- **Required action**
Pull every line containing the word "pinky" from the records.

(Saved entries)
[Start of Attachment]

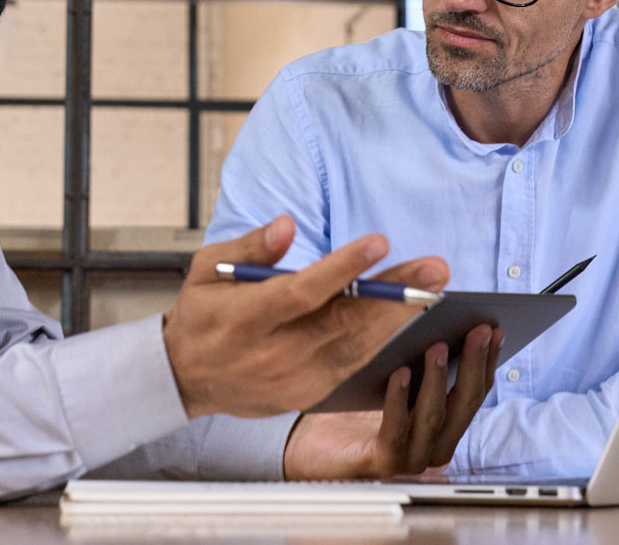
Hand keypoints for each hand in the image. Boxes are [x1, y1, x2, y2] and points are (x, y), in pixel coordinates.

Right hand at [162, 216, 448, 419]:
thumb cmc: (201, 313)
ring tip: (433, 288)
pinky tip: (409, 316)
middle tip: (434, 269)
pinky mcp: (308, 394)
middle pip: (342, 322)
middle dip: (393, 295)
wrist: (185, 377)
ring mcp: (294, 378)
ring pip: (357, 347)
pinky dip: (383, 341)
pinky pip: (354, 365)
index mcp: (246, 317)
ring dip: (399, 317)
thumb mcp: (207, 269)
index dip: (343, 269)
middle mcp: (273, 352)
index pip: (303, 292)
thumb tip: (287, 225)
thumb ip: (250, 247)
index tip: (379, 243)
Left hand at [283, 322, 502, 478]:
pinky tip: (399, 372)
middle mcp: (434, 445)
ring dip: (437, 378)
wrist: (313, 449)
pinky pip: (396, 430)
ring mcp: (411, 457)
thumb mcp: (394, 378)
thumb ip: (420, 359)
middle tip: (477, 330)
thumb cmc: (354, 410)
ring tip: (437, 345)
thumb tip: (442, 320)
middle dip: (473, 363)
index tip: (495, 329)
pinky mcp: (382, 461)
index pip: (475, 392)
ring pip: (434, 416)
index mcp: (444, 426)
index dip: (487, 361)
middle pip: (463, 403)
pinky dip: (399, 400)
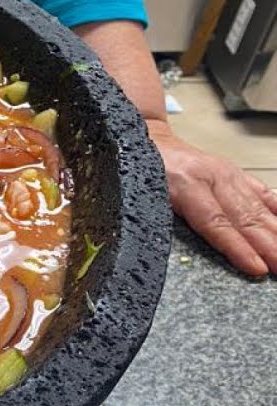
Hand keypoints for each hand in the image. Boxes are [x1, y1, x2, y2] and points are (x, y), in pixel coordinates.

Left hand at [148, 118, 276, 276]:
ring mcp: (227, 174)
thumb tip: (176, 251)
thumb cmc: (143, 171)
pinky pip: (262, 193)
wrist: (149, 138)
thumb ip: (160, 221)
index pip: (215, 223)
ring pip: (258, 208)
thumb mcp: (141, 197)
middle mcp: (212, 177)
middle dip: (268, 246)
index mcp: (185, 185)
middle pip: (244, 218)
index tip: (257, 267)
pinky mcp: (236, 174)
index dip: (238, 248)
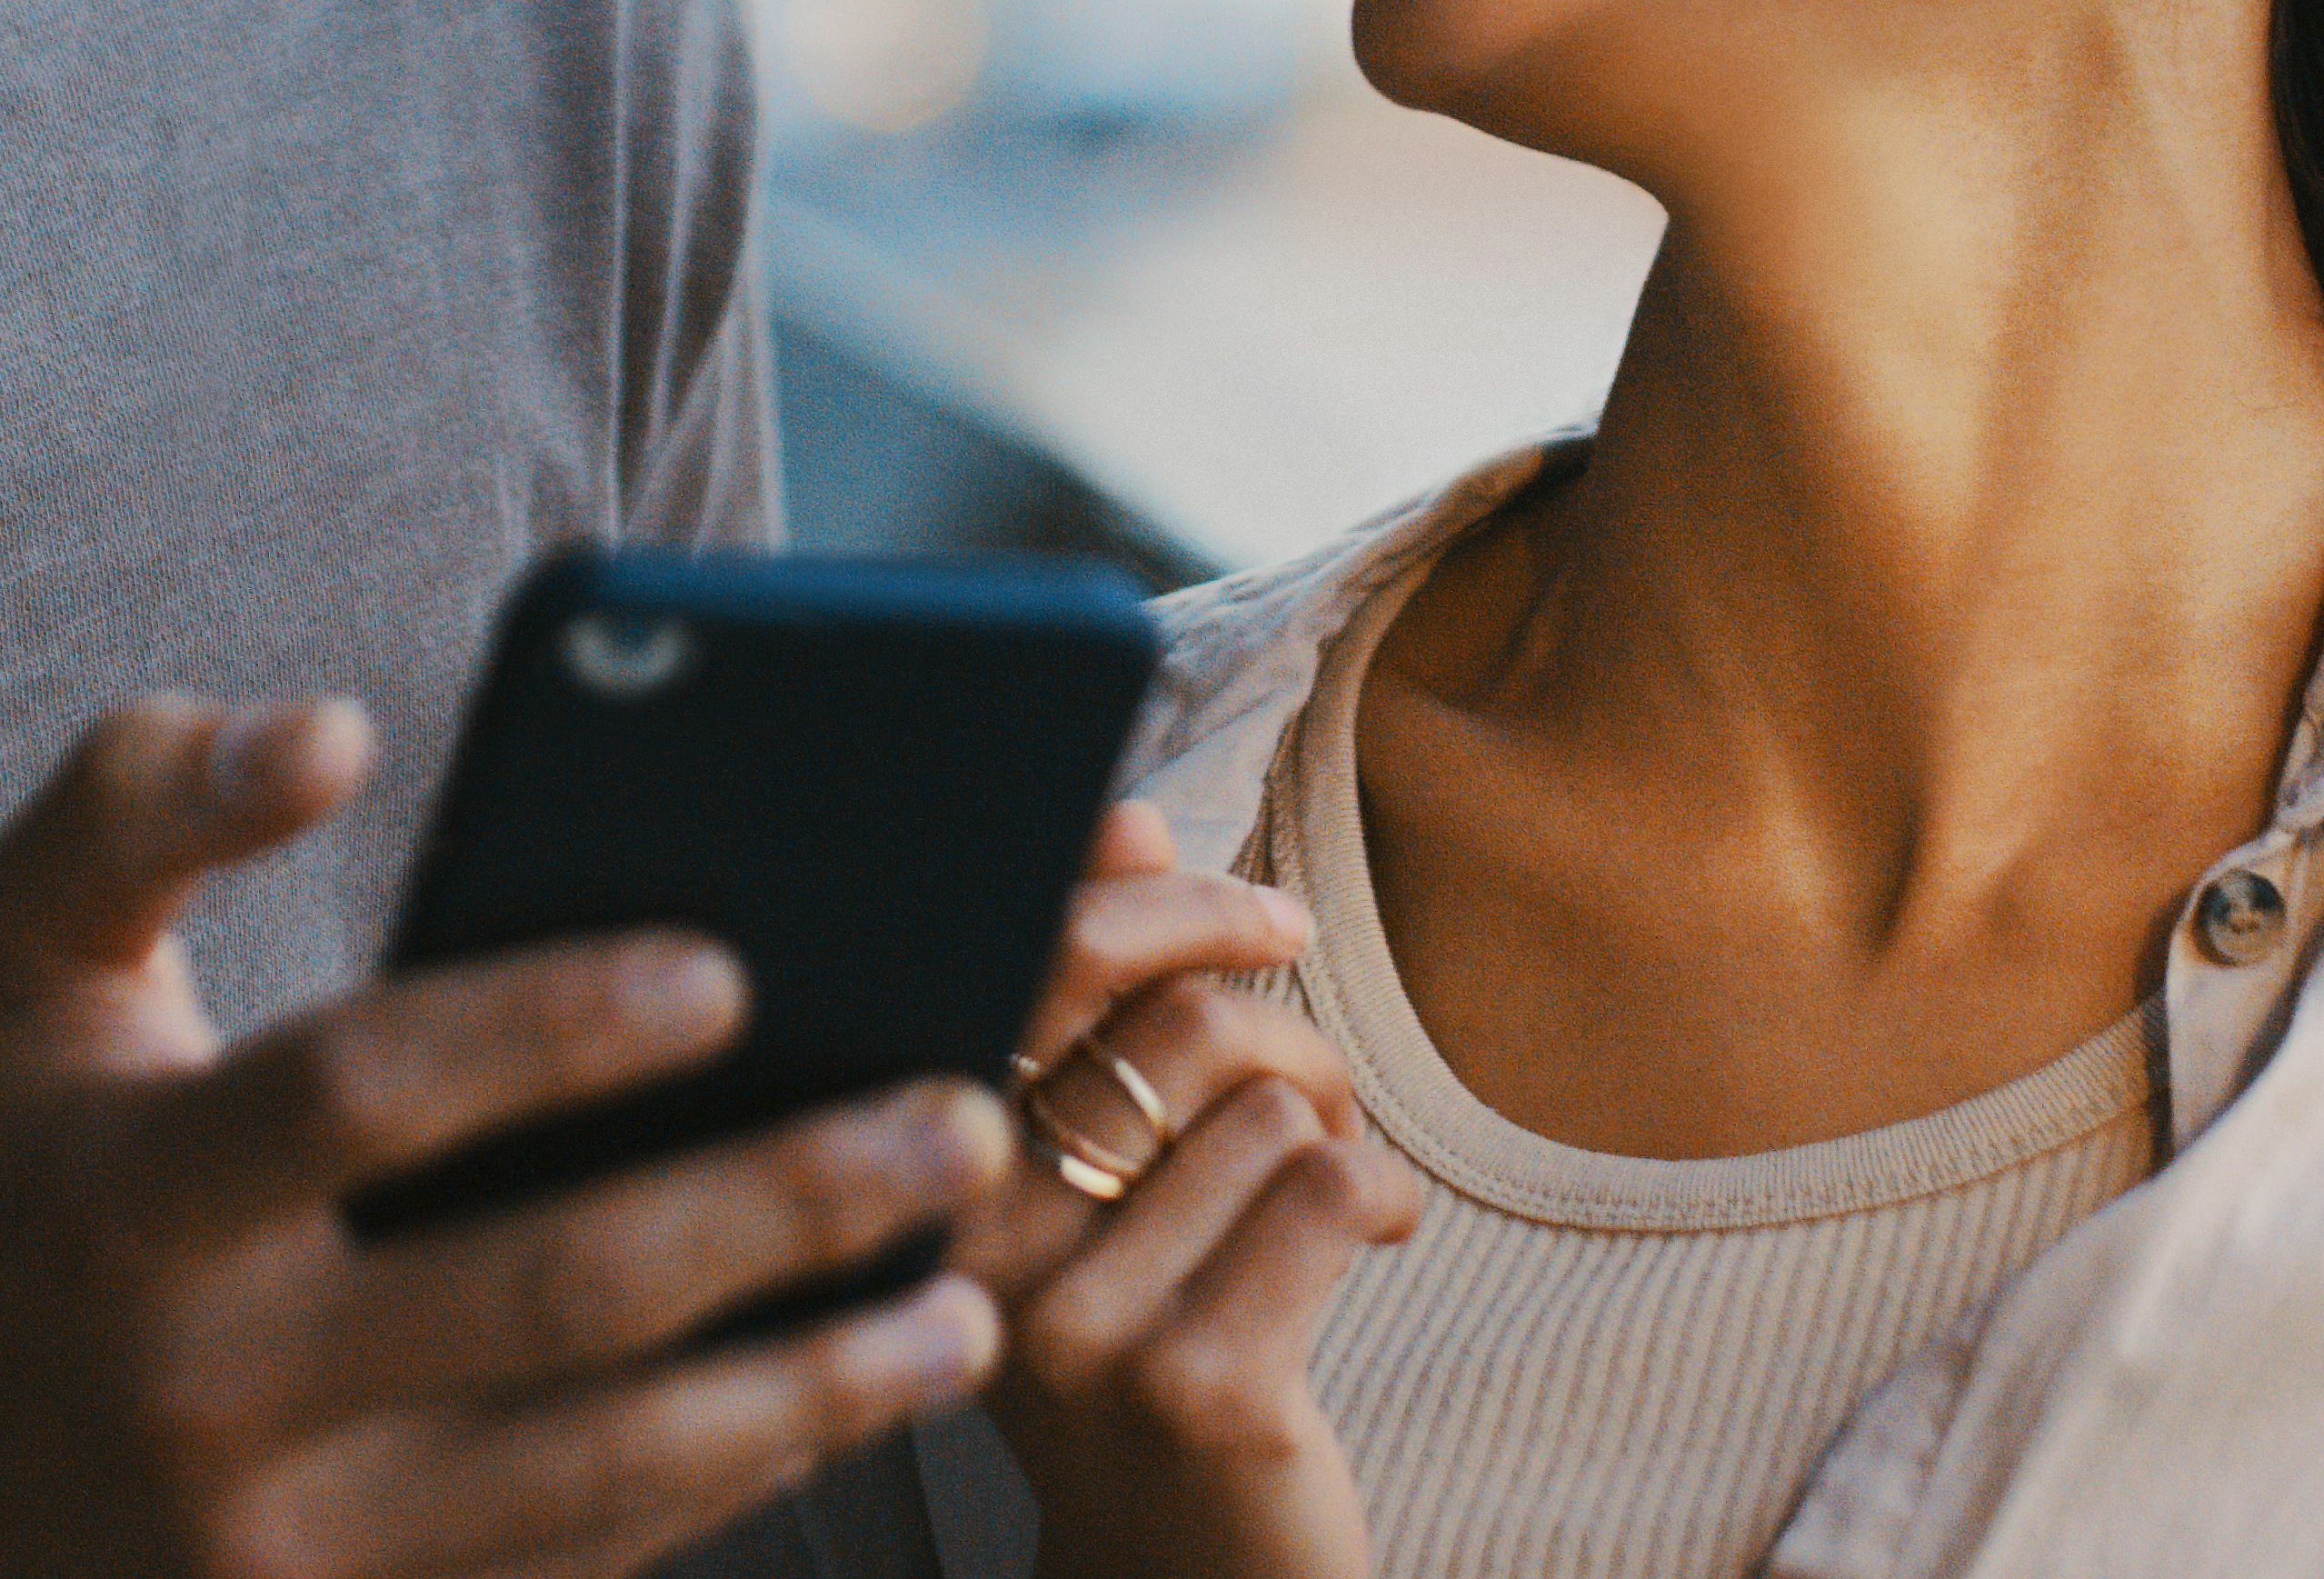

[End of Attachment]

- **Solution**
pinky tip: (409, 316)
pinky mcp: (308, 394)
pinky dip: (383, 341)
pinky pip: (354, 365)
pinky tip: (399, 372)
pinky pip: (396, 430)
pinky mcp: (382, 461)
pinky dip: (399, 400)
pinky pip: (262, 193)
pinky mcp: (236, 174)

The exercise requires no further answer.